About This Episode
As a business owner, one thing we all have to do is collect money from clients for our products and services.
Today we are discussing the best ways to collect money from clients, otherwise known as accounts receivable or A/R. We’re going to start with how to create expectations from the very start with your clients, defining your payment terms, and what to do if a client doesn’t pay you. I’m covering what forms of communication you can utilize and how long you should wait, along with how kindness can go a long way.
Let’s collect your money!
What we’re talking about
- Creating Expectations For Your Clients
- Defining Your Payment Terms
- What Do You Do If A Client Doesn’t Pay On Time?
Creating Expectations For Your Clients
Creating expectations for your clients about your payment terms should start well before your first invoice is sent to them. You should set up the parameters and boundaries in your initial call, your contract and your onboarding emails, so that your client is informed and fully understands your payment expectations.
In addition to the payment terms, you should inform your client as to what your billing process is. Answer questions like:
- How often will you bill?
- When will you bill?
- How long will they have to pay your invoice?
Clearly define your payment terms, how long they have to pay you, and what happens if they don’t pay you on time.
Defining Your Payment Terms
One of the biggest parts of collecting money from your clients is defining what your payment terms are. They can vary from “due on receipt” which means the invoice is due as soon as it is received or you could offer payment terms of 7 days, 14 days, 30 days or more.
How long you offer depends on your needs and the needs of the client. For example, large corporate clients often need 30 days (or more) due to the size of their accounting department and internal processes.
When defining your payment terms, consider your own cash flow and when you need money to come in. If all of your payment terms are 30-60 days, you’ll have to wait at least one month or more after you’ve completed the work if you bill upon completion. Can your business pay its bills (and pay you) while you wait for payment?
In addition to payment terms, define your billing process. When will you bill your client: before work is started, midway, after work is complete (or a combination of these)?
What Do You Do If A Client Doesn’t Pay On Time?
You’ve defined your payment terms, sent your invoice and the due date is quickly approaching, but your client hasn’t sent you a payment. What happens now?
Many business owners apply a late payment fee to overdue invoice. The late fee can be:
- A flat fee (ex. $25)
- A percentage of the invoice (ex. 5% of the total)
- A rolling late fee in which a percentage is charged after being so many days late and accrues as the days continue (ex. 5% every 10 days the invoice is overdue)

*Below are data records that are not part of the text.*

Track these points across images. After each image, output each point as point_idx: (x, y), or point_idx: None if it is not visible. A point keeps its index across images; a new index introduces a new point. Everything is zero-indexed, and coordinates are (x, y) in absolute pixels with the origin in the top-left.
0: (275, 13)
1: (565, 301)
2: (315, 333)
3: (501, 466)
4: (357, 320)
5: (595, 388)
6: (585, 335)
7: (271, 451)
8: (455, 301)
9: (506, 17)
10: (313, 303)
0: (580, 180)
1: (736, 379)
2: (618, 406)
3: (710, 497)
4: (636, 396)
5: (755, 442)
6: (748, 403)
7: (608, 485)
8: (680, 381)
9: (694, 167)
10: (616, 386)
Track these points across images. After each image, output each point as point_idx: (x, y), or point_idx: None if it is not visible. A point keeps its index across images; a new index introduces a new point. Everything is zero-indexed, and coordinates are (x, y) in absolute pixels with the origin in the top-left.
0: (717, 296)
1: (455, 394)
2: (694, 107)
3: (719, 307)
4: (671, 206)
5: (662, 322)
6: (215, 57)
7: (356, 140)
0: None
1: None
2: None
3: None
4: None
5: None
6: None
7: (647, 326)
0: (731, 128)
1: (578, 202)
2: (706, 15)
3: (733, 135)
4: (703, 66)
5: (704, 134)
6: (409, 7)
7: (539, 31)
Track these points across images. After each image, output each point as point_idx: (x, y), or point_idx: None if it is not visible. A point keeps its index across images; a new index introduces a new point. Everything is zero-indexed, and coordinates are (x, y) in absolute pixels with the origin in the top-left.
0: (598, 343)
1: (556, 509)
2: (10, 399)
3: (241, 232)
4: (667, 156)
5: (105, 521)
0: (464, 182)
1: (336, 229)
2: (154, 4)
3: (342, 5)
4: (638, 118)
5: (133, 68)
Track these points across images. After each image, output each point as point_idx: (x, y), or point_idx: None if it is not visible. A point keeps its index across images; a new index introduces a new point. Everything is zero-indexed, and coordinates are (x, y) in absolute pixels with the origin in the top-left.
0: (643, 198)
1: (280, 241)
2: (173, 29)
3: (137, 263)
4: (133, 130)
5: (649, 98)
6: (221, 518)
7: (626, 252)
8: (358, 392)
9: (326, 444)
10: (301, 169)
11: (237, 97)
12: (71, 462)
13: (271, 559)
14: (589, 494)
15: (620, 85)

The late fee is meant to be a deterrent from paying late, not to be a money making scheme for you. Strike a balance between it stinging a bit for the client (so they want to avoid it) and not being completely unreasonable.
As a courtesy to clients, send them a reminder a day or two before the invoice is due and reiterate what the late payment policy is. Once the invoice is overdue and the late policy has been applied, send them another reminder restating the late policy to ensure that your client is aware of what’s going on. You can reset the deadline but the next due date should be a shorter time frame than your original deadline.
If you still don’t receive payment, you can escalate things with a phone call. But, don’t just call your clients and berate or shame them for not paying you on time. Check in on them to make sure everything is okay with them in their business and personal life. Approach this entire process with kindness.
So, what do you do if a client refuses to pay you?
You’ve got a few options. First, you can come to terms with the fact that you’ll never receive payment and let it go. Depending on the amount of the invoice, this might be the least emotionally taxing option.
If you want to take further action, you can use a private collections agency, but remember that they will take a fee of whatever they collect on your behalf, therefore you’ll never receive full payment. Collections can do damage to your client’s credit and your relationship will most likely be lost.
The last option and the last resort you have is to sue your client. If you take legal action, decide if it’s worth it to you. Here’s a helpful guide to suing for non payment of services.
Have you defined your payment and collection terms?